Kaum bin ich in Göttingen angekommen, geht das Gewitter los. Ich verschanze mich in meinem Zimmer, lese den Kieran durch, werde auf dem Weg zur nächsten Pizzeria klatschnass. Und am nächsten Morgen bin ich Teil des großen Bahnchaos, freue mich noch darüber, dass mein ICE in Hamburg nicht ausfällt und sich nicht gewaltig verspäten wird, um dann im Zug zu erfahren, dass der wegen der Unwetterschäden diesmal leider nicht in Lüneburg halten wird, sondern nach einem großen Bogen durch die niedersächsische Ebene in Hamburg-Harburg landen wird.

Statt der geplanten 1:45 werde ich so also mehr als vier Stunden unterwegs sein.
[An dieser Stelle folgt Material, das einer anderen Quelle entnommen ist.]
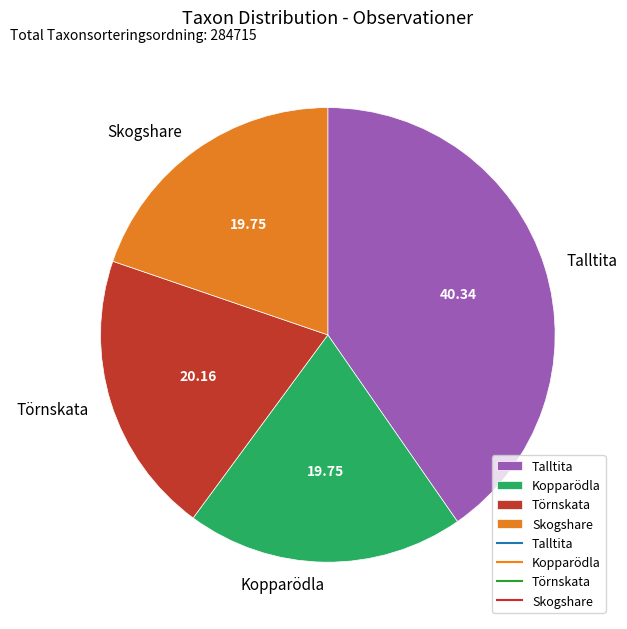

Is the sum of Skogshare and Törnskata greater than half?

No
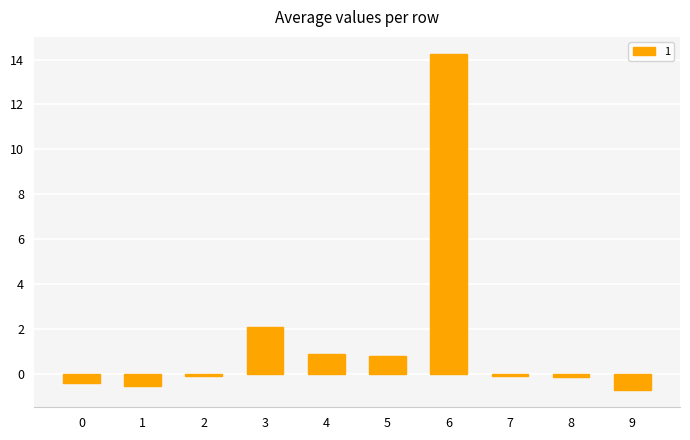

What is the difference between the second highest and minimum values?

2.8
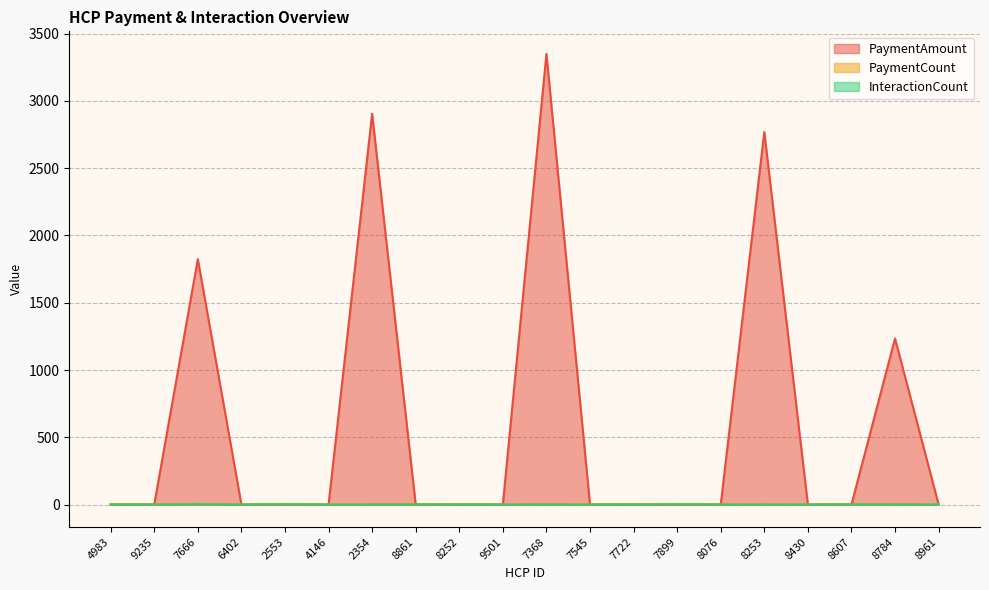

What is the greatest value displayed?

3350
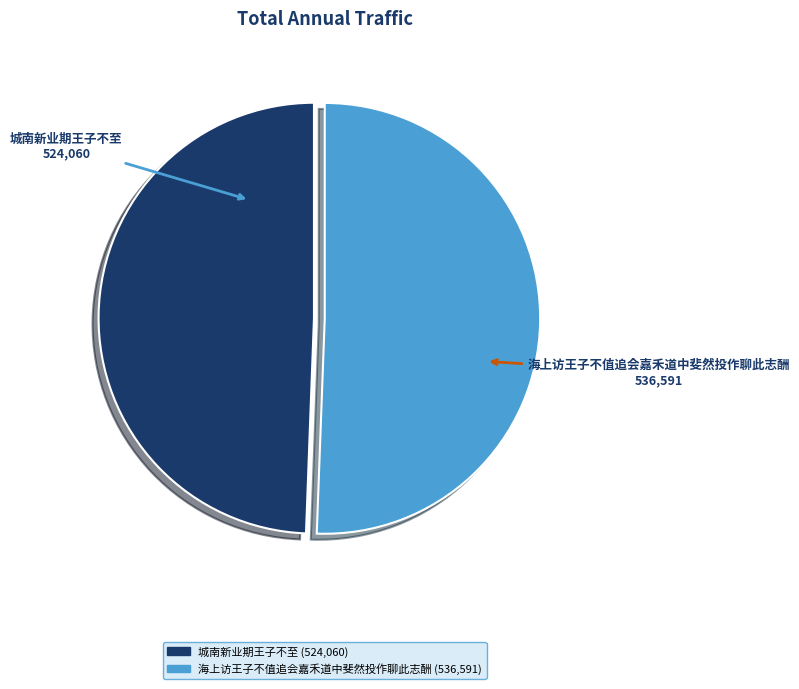

Rank the categories by value from lowest to highest.

城南新业期王子不至, 海上访王子不值追会嘉禾道中斐然投作聊此志酬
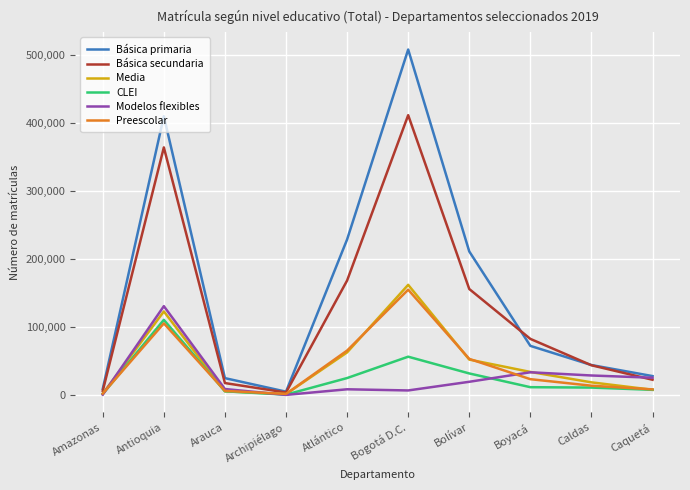

How many values in the CLEI series are below 11443?

5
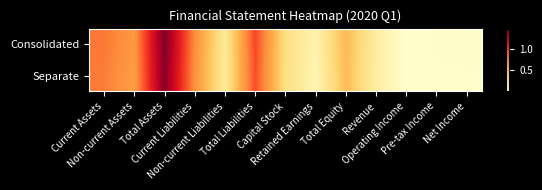

Reading left to right, transcribe all the data shown in this chart.

Consolidated: Current Assets=8011571743509	Non-current Assets=6800240605287	Total Assets=14811812348796	Current Liabilities=7358254813577	Non-current Liabilities=2179633023692	Total Liabilities=9537887837269	Capital Stock=3150574225000	Retained Earnings=1278790496676	Total Equity=5273924511527	Revenue=1826635992012	Operating Income=47836033220	Pre-tax Income=220093541805	Net Income=227021072058
Separate: Current Assets=7918205799804	Non-current Assets=6571797716684	Total Assets=14490003516488	Current Liabilities=7175221126903	Non-current Liabilities=2142549078806	Total Liabilities=9317770205709	Capital Stock=3150574225000	Retained Earnings=1074092890460	Total Equity=5172233310779	Revenue=1815142338512	Operating Income=32157359053	Pre-tax Income=200218729306	Net Income=199768348729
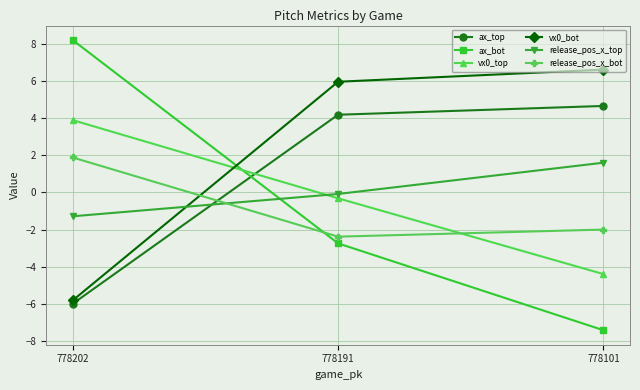

Does the chart display data point markers on the line(s)?

Yes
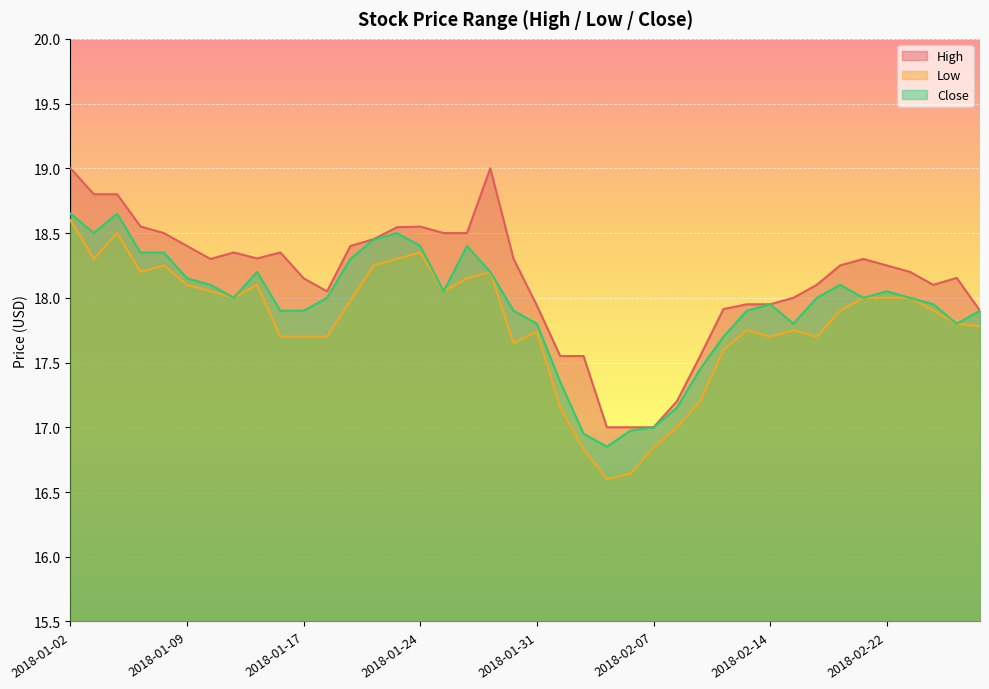

Which category has the highest value in the Close series?

2018-01-02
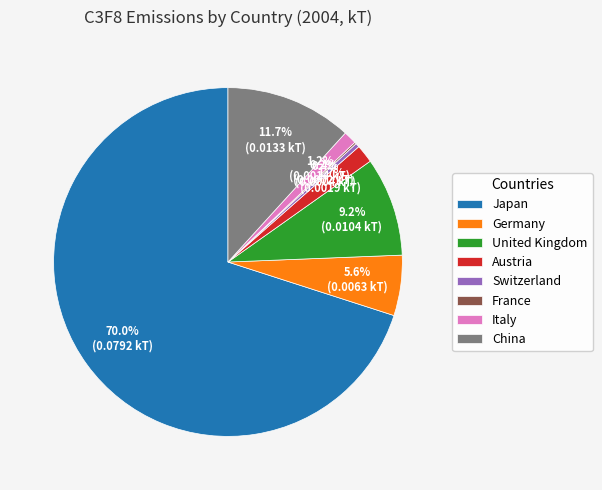

Is the sum of Austria and China greater than half?

No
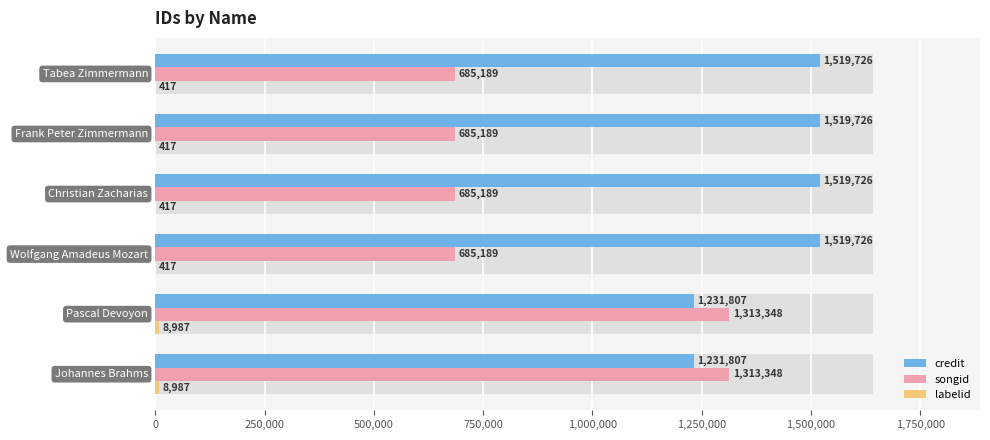

How many bars are there in total?

18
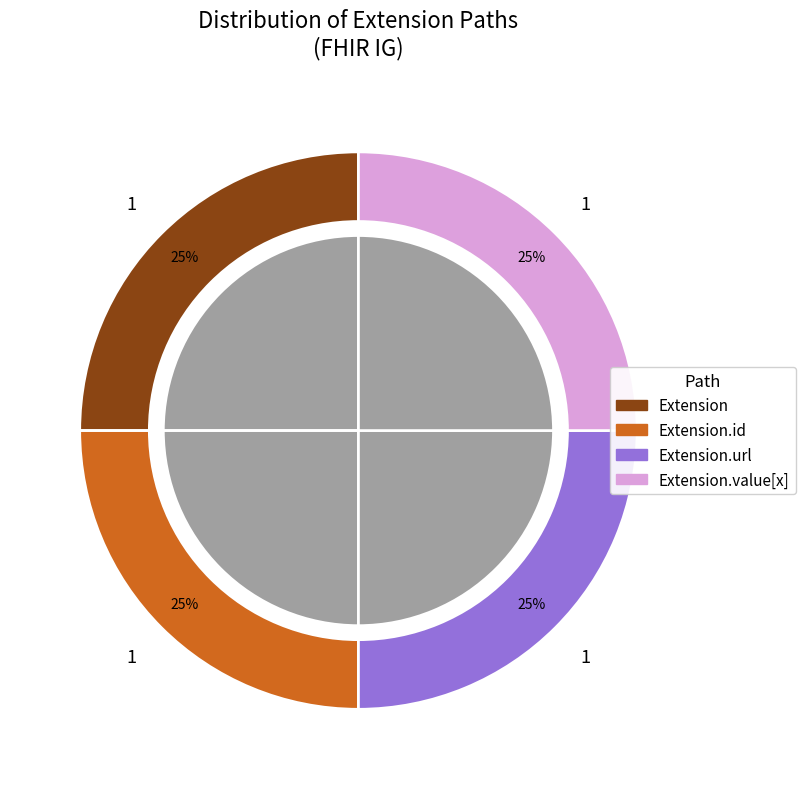

What is the ratio of the value at Extension.url to the value at Extension.id?

1.0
Genug Zeit, um ein paar Kapitel aus „Slow Travel“ noch ein zweites Mal zu lesen. Zum Beispiel Kapitel 4: „Heiße Katastrophen willkommen“. Oder Kapitel 6: „Verliere den Kopf“. Ich könnte noch ein achtes Kapitel beisteuern. Arbeitstitel: „Lauf‘ nicht immer nur im Kreis“. Jedenfalls nicht in Göttingen.